Auch wenn sich spätestens ab Kapitel 2 aus dem Text erschließt, dass die Grundlage der Arbeit augenscheinliche eine Analyse umfangreichen Quellenmaterials ist, wäre eine kurze Beschreibung dieses Materials in der Einleitung eine gute Handreichung für den Leser gewesen. Auch eine Skizze der bisherigen - offenbar lückenhaften - Behandlung des Themas in der Forschungsliteratur wäre an dieser Stelle wünschenswert. Eine große Hilfe sind dagegen die zahlreichen Tabellen, die wichtige Ergebnisse der einzelnen Kapitel übersichtlich darstellen.

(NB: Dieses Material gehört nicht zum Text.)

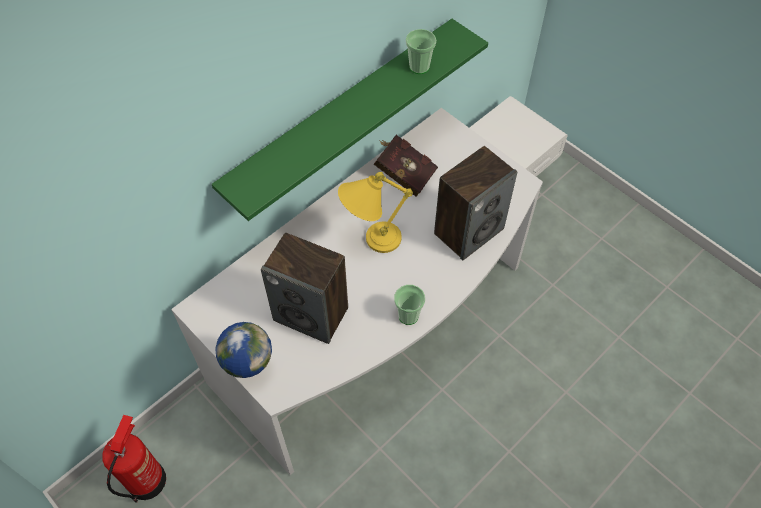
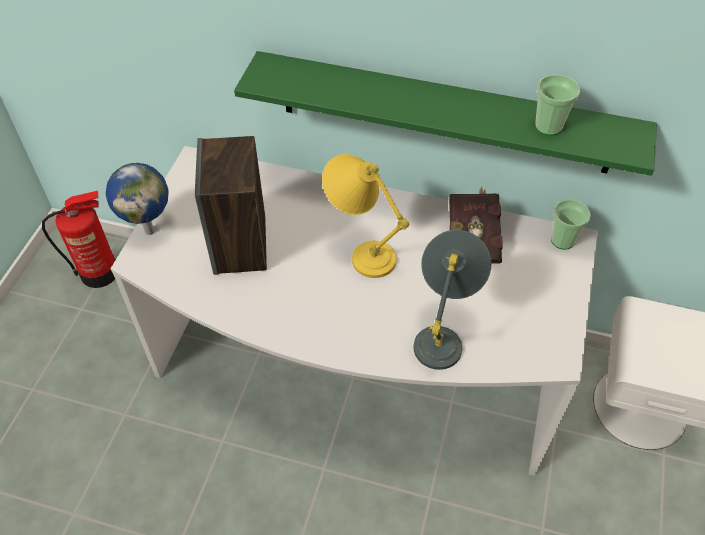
camera: 60 degrees right, 5 degrees down
(408, 316) = (289, 327): cup -> cup (562, 240)
(468, 231) = (443, 334): speaker -> grey table lamp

Nach der Reichsgründung 1871 führte eine Vielzahl von forschungs- und hochschulpolitischen Maßnahmen dazu, dass die Nachfrage nach wissenschaftlichen Fach- und Lehrbüchern beständig stieg (21). Dies galt auch für die Mathematik, die als Marktsegment im Vergleich zu anderen Naturwissenschaften oder den Geisteswissenschaften eher klein war (22). Wie Remmert und Schneider dabei überzeugend darlegen, gab es enge Wechselwirkungen zwischen dem steigenden Bedarf der Hochschulen an Fachliteratur, dem von den Verlegern dafür entwickelten und an den Zielgruppen orientierten Verlagsprogrammen und der innerdisziplinären Systematisierung von Wissensgebieten (43).
Schon während des Ersten Weltkrieg sorgten vor allem die indirekten wirtschaftlichen Folgen der politischen Ereignisse für eine Minimierung der mathematischen Publikationen, da große Verlage, wie der bis dahin marktbeherrschende (103) Teubner Verlag, sich dazu gezwungen sahen, aus dem mathematischen Segment auszusteigen (121). In der Folgezeit reagierten manche Verlagshäuser auf die angespannte finanzielle Situation, indem sie fusionierten (144).

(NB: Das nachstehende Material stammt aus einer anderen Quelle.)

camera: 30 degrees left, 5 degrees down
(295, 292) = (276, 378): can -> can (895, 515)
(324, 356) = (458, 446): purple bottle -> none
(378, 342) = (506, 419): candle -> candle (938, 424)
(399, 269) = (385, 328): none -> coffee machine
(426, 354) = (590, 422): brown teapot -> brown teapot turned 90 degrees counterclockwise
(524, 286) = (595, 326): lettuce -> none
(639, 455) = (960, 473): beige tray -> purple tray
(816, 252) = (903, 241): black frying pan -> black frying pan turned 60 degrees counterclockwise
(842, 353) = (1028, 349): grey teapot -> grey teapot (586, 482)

Durch die "Machtergreifung" der Nationalsozialisten sahen sich die Verlage mit einer Vielzahl von Problemen konfrontiert. Der Ausschluss von jüdischen Mathematikern aus den Universitäten nach dem Inkrafttreten des Gesetzes zur Wiederherstellung des Berufsbeamtentums führte zu einem ersten Autorenmangel (221). Neben den Autoren, die als Universitätsangestellte ja im Staatsdienst gestanden hatten, wurden jedoch auch in einigen Verlagen jüdische Redakteure und Herausgeber - gewissermaßen im vorauseilenden Gehorsam - entlassen (223). Die Situation sollte sich nach Kriegsausbruch durch die Einberufung zum Kriegsdienst vor allem der potentiellen Nachwuchsautoren, sowie die Konzentration der Mathematik auf so genannte kriegswichtige Forschung noch verschlimmern(254). Aktionen von politischen Stellen, wie des Reichsluftfahrtministeriums oder des Reicherziehungsministeriums, um Industrie und Lehre mit der fehlenden Literatur zu versorgen blieben letztlich erfolglos (258,262).

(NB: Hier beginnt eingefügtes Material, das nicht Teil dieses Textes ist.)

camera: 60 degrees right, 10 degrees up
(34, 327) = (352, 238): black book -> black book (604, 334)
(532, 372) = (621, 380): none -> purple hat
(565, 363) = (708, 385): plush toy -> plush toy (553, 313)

Nach dem Zweiten Weltkrieg sah die Situation der Mathematik, wie die des wissenschaftlichen Verlagswesens gleichermaßen schlecht aus: Autoren fehlten aus den oben genannten Gründen, das Papier blieb knapp und zudem unterlagen Publikationen nun Lizenzauflagen der Alliierten (266). Dennoch gelang es nicht nur einigen Altverlagen, ihr mathematisches Programm wieder aufzunehmen (269), sondern auch einige neue Verlage schickten sich an, die - nicht zuletzt durch den Mangel generierte - Nachfrage nach mathematischen Publikationen zu decken (274).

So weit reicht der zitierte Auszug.